PR

産経WEST 産経WEST

【春高バレー】洛南「完全優勝」達成 楽しいバレー追求し栄冠

Messenger
第71回春の高校バレー決勝 男子 清風(大阪)対洛南(京都) 優勝し、胴上げされる洛南の山本龍主将=13日、武蔵野の森総合スポーツプラザ(福島範和撮影)
第71回春の高校バレー決勝 男子 清風(大阪)対洛南(京都) 優勝し、胴上げされる洛南の山本龍主将=13日、武蔵野の森総合スポーツプラザ(福島範和撮影)

 バレーボールの全日本高校選手権最終日は13日、東京・調布市武蔵野の森総合スポーツプラザで決勝が行われ、男子は洛南(京都)が14大会ぶり2度目の優勝を果たした。洛南は大塚、垂水の強打が有効で堅守も光り、初優勝を狙った清風(大阪)を3-0で破った。
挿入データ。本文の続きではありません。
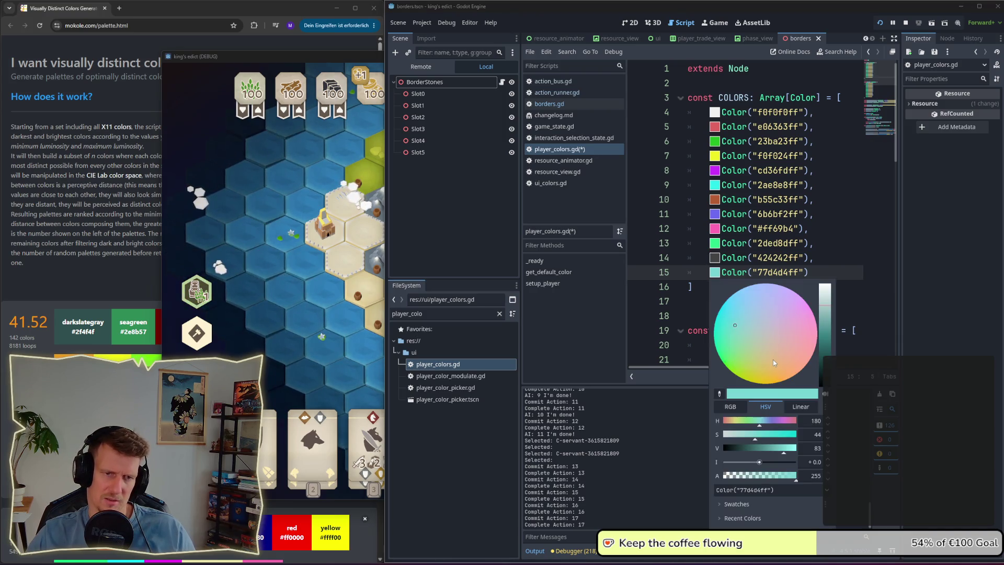
{"action": "key", "text": "alt+Tab"}
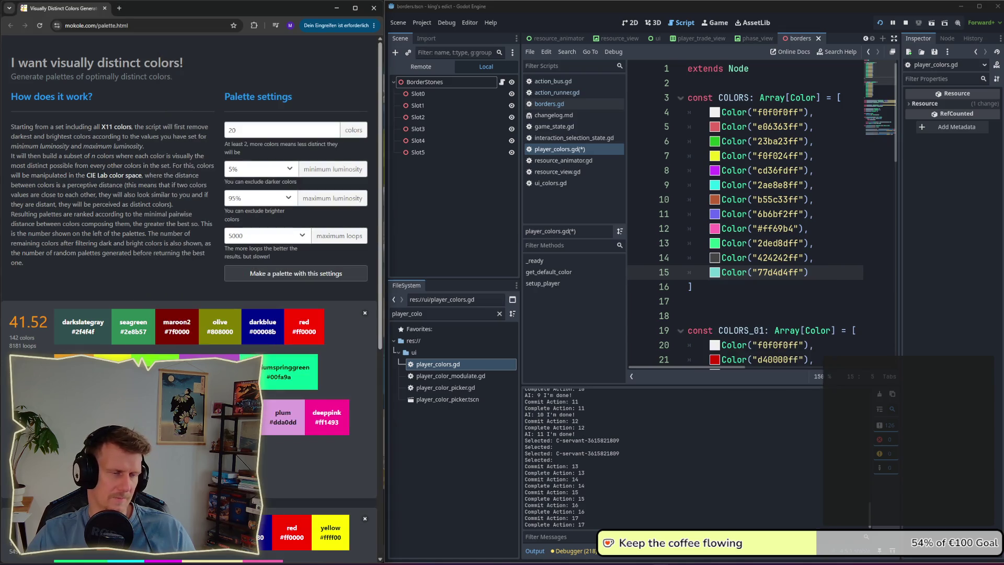
{"action": "key", "text": "alt+Tab"}
{"action": "key", "text": "alt+Tab"}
 最後まで強気に攻めた洛南が、栄冠を奪い取った。マッチポイントで、主将の山本龍(3年)が相手スパイクをがっちりとブロックしてストレート勝ち。選手たちは握手を交わし、喜びを分かち合った。

 全5試合で1セットも落とさない「完全優勝」の達成。山本は「最高の気分。自分たちが楽しくバレーをやった結果」と歓喜に浸った。

 ダブルエースが覚醒した。第1セットから大塚達宣(たつのり)(3年)がバックアタックを次々と打ち込む。第2セットは垂水優芽(ゆうが)(3年)が「大塚に負けたくない思いがある」と本領発揮。最高到達点340センチの跳躍力を生かしたスパイクを繰り出す。清風の3枚ブロックをものともせず、2人で得点を量産した。

 険しい道のりだった。前回大会は準優勝で涙をのんだ。優勝候補とされた昨夏の全国高校総体は市尼崎(兵庫)に決勝で屈した。その後チームは重苦しい空気に陥った。

 転機は昨秋の国体。洛南中心で組んだ京都選抜の中に1人だけ西城陽の選手が入った。仲間が得点を挙げれば全員で喜び合う-。純粋な思いを共有し、大塚は「バレーを楽しむことに改めて気付いた」。優勝を遂げ、チームは生まれ変わった。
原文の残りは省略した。